▶ [Supplied records]
[Start of section]
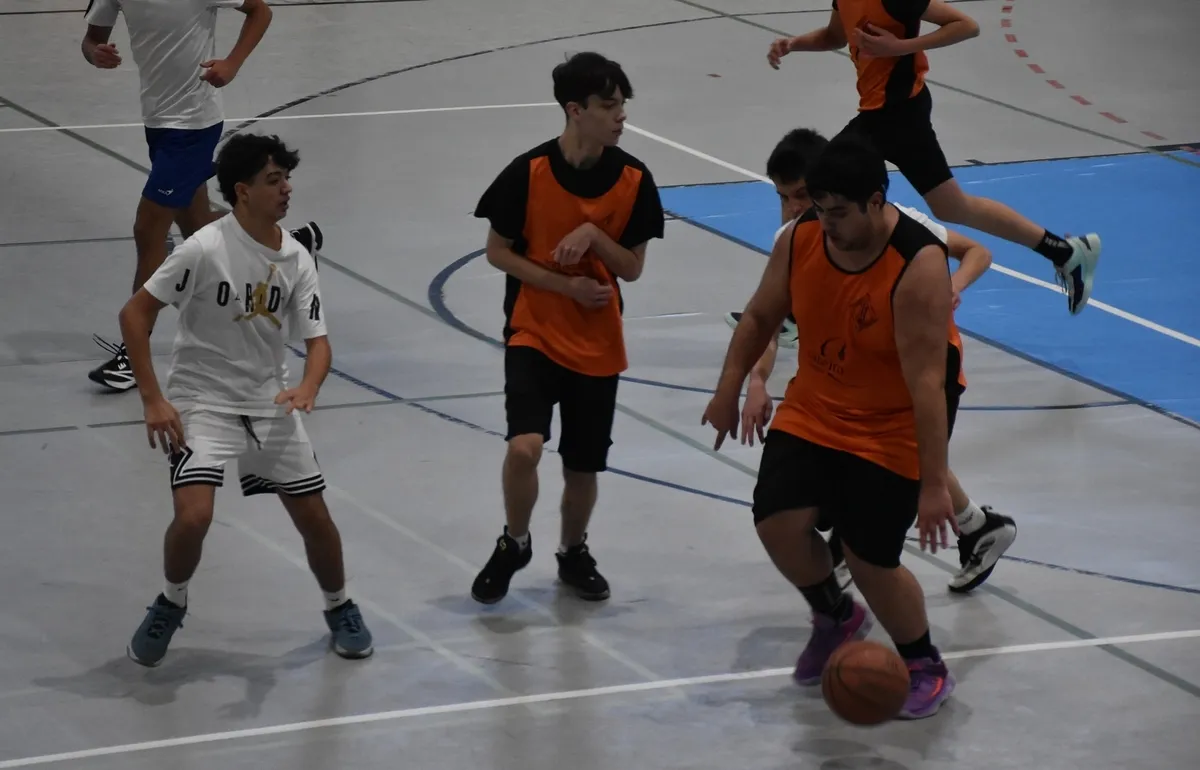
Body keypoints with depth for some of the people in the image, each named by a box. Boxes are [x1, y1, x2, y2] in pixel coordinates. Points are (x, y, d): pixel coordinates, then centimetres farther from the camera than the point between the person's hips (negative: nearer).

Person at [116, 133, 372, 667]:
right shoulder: (206, 248, -19)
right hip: (201, 401, -5)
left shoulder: (296, 260, -3)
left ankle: (338, 607, 32)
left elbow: (317, 340, -1)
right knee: (194, 516, -21)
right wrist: (152, 399, -16)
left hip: (270, 403, 5)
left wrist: (307, 387, -24)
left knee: (313, 514, 6)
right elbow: (134, 313, -14)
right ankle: (171, 604, 8)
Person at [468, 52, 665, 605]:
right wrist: (565, 284, -15)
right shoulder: (529, 172, -15)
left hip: (598, 341, 3)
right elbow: (497, 252, -5)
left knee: (583, 467, 10)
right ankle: (514, 544, 6)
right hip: (534, 331, -3)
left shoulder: (633, 180, -7)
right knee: (524, 446, -21)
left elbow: (632, 268, -1)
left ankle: (573, 552, 39)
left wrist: (593, 236, -20)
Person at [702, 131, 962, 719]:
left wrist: (934, 485, -31)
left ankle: (927, 669, 21)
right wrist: (729, 390, 5)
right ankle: (835, 618, 24)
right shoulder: (800, 240, -13)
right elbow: (761, 318, 7)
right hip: (814, 411, 5)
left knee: (870, 560, -7)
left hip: (895, 426, -5)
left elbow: (927, 381, -31)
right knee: (778, 523, -8)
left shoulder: (918, 266, -30)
[End of section]
▶ [Work item]
Would you repeat the material exactly, keeping out any pictures?

▶ [Exercise answer]
Body keypoints with depth for some of the people in the image, each named by a box. Boxes are [x1, y1, x2, y2] in pixel coordinates. Points are (x, y, d): pixel coordinates, then centimetres farther from the camera than the point between the person's hips (negative: nearer).

Person at [116, 133, 372, 667]:
right shoulder: (206, 248, -19)
right hip: (201, 401, -5)
left shoulder: (296, 260, -3)
left ankle: (338, 607, 32)
left elbow: (317, 340, -1)
right knee: (194, 516, -21)
right wrist: (152, 399, -16)
left hip: (270, 403, 5)
left wrist: (307, 387, -24)
left knee: (313, 514, 6)
right elbow: (134, 313, -14)
right ankle: (171, 604, 8)
Person at [468, 52, 665, 605]:
right wrist: (565, 284, -15)
right shoulder: (529, 172, -15)
left hip: (598, 341, 3)
right elbow: (497, 252, -5)
left knee: (583, 467, 10)
right ankle: (514, 544, 6)
right hip: (534, 331, -3)
left shoulder: (633, 180, -7)
right knee: (524, 446, -21)
left elbow: (632, 268, -1)
left ankle: (573, 552, 39)
left wrist: (593, 236, -20)
Person at [702, 131, 962, 719]:
left wrist: (934, 485, -31)
left ankle: (927, 669, 21)
right wrist: (729, 390, 5)
right ankle: (835, 618, 24)
right shoulder: (800, 240, -13)
right elbow: (761, 318, 7)
right hip: (814, 411, 5)
left knee: (870, 560, -7)
left hip: (895, 426, -5)
left elbow: (927, 381, -31)
right knee: (778, 523, -8)
left shoulder: (918, 266, -30)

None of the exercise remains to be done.